Цель задания: Пожалуйста, перепишите фрагмент о Нероне целиком, начиная со слов «Общественные и личные» и вплоть до слов «восстановление его популярности.», подставив «императора» вместо «Нерона».

Выбранный отрывок:
%%

Во многих комнатах стены были расписаны величайшим художником того времени Амулием, но в целом дворец был украшен скромнее, чем можно было ожидать. Вероятно, он отличался определенной артистической бедностью, позволявшей сконцентрироваться на одной характерной черте, поскольку Тацит пишет, что украшение комнат не должно было отвлекать внимание от окон, и через несколько лет жена императора Вителлия возмущалась скудостью декора и малым количеством мебели. В то же время для украшения дворца и города из Греции и других частей империи было привезено множество произведений искусства, и говорили, что изъятие статуй по приказу Нерона вызывало большое возмущение у жителей тех мест, откуда их забирали. Комиссия знатоков искусства буквально ограбила города Греции. Но если мы собираемся осуждать за это Нерона, то следует распространить это осуждение на тех, кто собрал художественные ценности в Лувре, Британском музее и других европейских галереях.

Общественные и личные траты Нерона на восстановление города и строительство дворца, как уже отмечалось, были огромными, а его пожертвования тем, кто пострадал от пожара, а также поэтам, музыкантам, художникам, скульпторам, актерам, атлетам, слугам, друзьям и всем, кто, по его мнению, заслуживал награды, сделанные в это и другое время, опустошили его сундуки. К моменту своей смерти он отдал из собственного состояния 2 200 000 000, то есть почти два с четвертью триллиона сестерциев, – сумму, размер которой проще всего оценить, вспомнив, что все состояние Палласа, считавшегося самым богатым человеком в Риме, оценивалось примерно в триста миллионов сестерциев, иными словами, составляло седьмую часть от даров Нерона. Ему определенно нравилось тратить деньги, и благодарность тех, кто разбогател за счет его щедрости, внесла существенный вклад в восстановление его популярности.

Но традиционалисты по-прежнему ненавидели его и считали его бесстрашные траты законной причиной для беспокойства. Если он будет позволять себе и дальше транжирить деньги как сумасшедший, говорили они, то скоро обанкротится и начнет грабить частные состояния и общественную казну. Необходимо было срочно что-то делать. Кроме того, теперь он снова стал петь на публике, и, по их мнению, это плохо сказывалось на исполнении им обязанностей императора. К тому же его строительные планы превращали Рим в нечто похожее на один из тех греческих городов с их артистической атмосферой, которые они так глубоко презирали. Эти улицы с белыми колоннадами, эти площади, эти публичные сады, эти журчащие фонтаны, – все это разрушало нравственность людей, делало их более мягкими, любящими роскошь, иначе говоря, они переставали быть настоящими римлянами. Да, конечно, нужно было срочно что-то делать.

%%

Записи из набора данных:
%%

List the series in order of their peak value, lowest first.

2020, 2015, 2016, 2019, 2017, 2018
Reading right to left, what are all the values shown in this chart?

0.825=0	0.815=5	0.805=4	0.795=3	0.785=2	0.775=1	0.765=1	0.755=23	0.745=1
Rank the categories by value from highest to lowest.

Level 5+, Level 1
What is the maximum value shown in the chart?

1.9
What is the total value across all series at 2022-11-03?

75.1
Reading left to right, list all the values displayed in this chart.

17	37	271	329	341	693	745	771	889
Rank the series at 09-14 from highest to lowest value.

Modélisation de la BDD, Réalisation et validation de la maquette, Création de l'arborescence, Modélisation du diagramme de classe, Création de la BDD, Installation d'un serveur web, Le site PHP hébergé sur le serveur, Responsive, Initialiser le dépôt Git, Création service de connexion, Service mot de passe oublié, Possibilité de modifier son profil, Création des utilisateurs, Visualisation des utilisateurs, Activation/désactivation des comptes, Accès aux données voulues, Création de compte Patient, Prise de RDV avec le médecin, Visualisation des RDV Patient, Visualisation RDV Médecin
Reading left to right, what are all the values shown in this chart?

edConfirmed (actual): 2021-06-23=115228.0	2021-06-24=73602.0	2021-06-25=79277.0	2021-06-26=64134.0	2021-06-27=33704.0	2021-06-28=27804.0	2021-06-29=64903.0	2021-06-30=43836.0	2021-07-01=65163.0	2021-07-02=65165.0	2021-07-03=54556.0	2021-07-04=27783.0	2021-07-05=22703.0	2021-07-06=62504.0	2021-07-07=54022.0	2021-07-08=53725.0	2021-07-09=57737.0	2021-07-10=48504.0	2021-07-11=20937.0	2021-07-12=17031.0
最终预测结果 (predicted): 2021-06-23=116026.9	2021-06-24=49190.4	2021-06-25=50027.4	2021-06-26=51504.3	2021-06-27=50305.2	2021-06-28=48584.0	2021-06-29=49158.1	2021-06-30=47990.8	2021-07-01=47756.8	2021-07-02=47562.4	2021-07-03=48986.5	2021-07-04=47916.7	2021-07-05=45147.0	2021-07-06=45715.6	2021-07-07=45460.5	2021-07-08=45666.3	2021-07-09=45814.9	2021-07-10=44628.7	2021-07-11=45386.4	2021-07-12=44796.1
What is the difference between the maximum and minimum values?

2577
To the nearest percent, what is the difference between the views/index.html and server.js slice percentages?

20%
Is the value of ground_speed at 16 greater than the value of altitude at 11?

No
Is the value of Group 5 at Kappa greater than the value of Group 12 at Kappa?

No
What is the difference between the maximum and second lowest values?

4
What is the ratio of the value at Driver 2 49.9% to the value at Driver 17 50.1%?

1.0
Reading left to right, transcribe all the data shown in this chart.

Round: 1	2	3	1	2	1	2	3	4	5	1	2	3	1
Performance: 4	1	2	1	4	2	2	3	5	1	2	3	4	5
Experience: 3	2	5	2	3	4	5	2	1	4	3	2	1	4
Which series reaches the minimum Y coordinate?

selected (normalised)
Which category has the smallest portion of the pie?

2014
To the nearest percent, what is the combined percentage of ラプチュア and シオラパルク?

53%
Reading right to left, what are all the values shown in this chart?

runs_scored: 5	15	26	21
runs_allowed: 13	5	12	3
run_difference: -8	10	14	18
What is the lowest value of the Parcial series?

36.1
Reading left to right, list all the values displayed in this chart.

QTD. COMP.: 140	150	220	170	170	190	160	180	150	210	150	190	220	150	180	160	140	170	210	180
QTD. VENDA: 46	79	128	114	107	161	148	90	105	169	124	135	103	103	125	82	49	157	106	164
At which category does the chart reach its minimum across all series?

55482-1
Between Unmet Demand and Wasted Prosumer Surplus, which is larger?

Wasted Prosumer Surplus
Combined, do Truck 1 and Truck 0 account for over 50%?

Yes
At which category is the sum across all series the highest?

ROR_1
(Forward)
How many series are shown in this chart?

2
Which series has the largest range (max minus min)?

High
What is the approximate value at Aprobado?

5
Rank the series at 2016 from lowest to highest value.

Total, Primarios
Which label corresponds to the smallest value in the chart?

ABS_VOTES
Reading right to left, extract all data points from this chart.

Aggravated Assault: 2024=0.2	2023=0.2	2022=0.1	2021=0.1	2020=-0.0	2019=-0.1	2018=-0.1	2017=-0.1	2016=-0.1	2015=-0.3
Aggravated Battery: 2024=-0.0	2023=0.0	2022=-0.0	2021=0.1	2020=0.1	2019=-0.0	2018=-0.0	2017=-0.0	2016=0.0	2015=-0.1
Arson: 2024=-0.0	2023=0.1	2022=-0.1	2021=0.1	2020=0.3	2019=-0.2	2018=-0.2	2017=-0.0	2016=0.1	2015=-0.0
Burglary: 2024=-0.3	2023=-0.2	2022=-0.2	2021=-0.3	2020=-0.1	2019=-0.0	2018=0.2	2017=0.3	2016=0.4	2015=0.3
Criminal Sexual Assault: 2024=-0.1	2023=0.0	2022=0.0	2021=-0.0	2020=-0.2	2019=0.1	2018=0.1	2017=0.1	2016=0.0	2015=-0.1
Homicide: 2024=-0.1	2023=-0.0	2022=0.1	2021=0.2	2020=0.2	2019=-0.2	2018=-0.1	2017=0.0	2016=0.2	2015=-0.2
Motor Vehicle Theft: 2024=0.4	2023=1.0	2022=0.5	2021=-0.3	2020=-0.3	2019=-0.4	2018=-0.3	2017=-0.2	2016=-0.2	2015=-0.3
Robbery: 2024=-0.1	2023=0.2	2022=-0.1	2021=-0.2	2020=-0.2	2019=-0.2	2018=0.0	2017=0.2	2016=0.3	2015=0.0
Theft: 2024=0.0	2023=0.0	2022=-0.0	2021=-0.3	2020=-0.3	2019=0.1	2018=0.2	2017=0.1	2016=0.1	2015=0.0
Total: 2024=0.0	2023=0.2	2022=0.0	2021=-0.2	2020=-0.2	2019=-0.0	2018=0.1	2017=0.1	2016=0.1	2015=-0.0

%%

Поле ответа:
Общественные и личные траты императора на восстановление города и строительство дворца, как уже отмечалось, были огромными, а его пожертвования тем, кто пострадал от пожара, а также поэтам, музыкантам, художникам, скульпторам, актерам, атлетам, слугам, друзьям и всем, кто, по его мнению, заслуживал награды, сделанные в это и другое время, опустошили его сундуки. К моменту своей смерти он отдал из собственного состояния 2 200 000 000, то есть почти два с четвертью триллиона сестерциев, – сумму, размер которой проще всего оценить, вспомнив, что все состояние Палласа, считавшегося самым богатым человеком в Риме, оценивалось примерно в триста миллионов сестерциев, иными словами, составляло седьмую часть от даров императора. Ему определенно нравилось тратить деньги, и благодарность тех, кто разбогател за счет его щедрости, внесла существенный вклад в восстановление его популярности.